それとは対称的に人気の無い場所であった。唯一、扉と言えるようなものはある。だが、錠が掛けられている為に脱出不可能であった。仮に開いていたとしても、逃げる気は無い。
「レイ、居ますか?」
守護妖精の名を呼ぶものの、木が囁くあの、サラサラという音は聞こえない。
(……レイが居ないって解るとかなり心細いのね。)
契約を交わした妖精が、呼び掛けに応えないのは恐らく、無機質で味気のない場所を嫌うのが原因だろう。森神族は自然を大切に想う一族。争いや血を求めず、平穏な暮らしを求める。来なくても仕方ない気がする。
「……あっ。」
刹那、少し思い出した。
『お前を見つけてみせるよ、必ず。』
「シルヴィ……?」
口に出すと懐かしい響きがする、誰かの名前。そう、これはきっと誰かの名前だ。……忘れてしまった誰か。どんな関係だったのか、容姿がどんな風だったのか、いつもなら頼りになる予言は未来の出来事を知るもので、それを教えてはくれない。どんなに手を伸ばしても届かない何か、があった。
「……誰か来ないかしら?」
いや、来ないだろう。まさか、ね。魔物とか亡霊の類いは出そうなものだが…生身の人間は珍しいのではないか。わたくしは半分だけ生身の人間というべきか。半年なら飲まず食わずでも生きていけるのだったが……

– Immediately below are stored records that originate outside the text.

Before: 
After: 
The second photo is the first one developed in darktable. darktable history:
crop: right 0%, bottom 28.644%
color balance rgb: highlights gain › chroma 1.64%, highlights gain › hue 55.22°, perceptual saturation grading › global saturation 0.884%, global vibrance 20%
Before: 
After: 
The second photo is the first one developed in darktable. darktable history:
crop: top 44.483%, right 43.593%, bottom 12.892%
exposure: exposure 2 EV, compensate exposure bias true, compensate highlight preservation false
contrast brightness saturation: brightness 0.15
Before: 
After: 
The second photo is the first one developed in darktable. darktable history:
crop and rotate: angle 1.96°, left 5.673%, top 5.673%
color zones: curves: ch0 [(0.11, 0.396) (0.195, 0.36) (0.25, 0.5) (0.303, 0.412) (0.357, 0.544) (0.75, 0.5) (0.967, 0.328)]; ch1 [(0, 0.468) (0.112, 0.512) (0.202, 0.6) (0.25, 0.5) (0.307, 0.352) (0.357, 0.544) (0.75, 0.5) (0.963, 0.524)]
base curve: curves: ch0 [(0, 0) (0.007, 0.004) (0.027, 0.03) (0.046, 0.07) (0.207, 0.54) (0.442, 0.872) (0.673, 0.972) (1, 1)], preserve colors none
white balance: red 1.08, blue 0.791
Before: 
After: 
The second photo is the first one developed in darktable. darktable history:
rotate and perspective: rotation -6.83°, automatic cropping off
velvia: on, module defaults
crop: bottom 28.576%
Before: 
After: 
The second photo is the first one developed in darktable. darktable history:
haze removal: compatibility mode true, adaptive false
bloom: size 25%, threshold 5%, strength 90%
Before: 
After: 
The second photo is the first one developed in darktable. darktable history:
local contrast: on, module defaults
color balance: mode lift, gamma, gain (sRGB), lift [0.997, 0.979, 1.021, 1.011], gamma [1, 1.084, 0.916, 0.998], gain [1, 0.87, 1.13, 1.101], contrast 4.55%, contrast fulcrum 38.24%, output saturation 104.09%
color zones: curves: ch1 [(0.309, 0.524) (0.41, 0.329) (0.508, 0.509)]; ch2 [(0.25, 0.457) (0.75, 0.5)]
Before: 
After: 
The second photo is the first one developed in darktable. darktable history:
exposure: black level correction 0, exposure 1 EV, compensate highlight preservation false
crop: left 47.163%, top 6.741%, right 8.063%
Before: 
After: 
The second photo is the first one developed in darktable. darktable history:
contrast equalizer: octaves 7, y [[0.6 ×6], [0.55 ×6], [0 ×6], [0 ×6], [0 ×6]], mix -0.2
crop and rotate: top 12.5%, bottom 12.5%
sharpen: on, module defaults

(…絶体絶命【窮地から逃れることができない状況】のような気がする。)
此処には、清らかな水など一滴もありはしなかった。あるのは足元の不浄な水(汚水)ばかり。
祖父曰く、
『綺麗な水の傍で生活すれば1000年程生きるはず。』
だそうで、明らかに寿命を縮め続けているわたくしは、果たして何時まで人間でいられるのだろうか?
(……任務はどうなるのかしら?)
周囲の暗闇と同じく、この先の行く末すらも真っ暗なミンナスなのであった。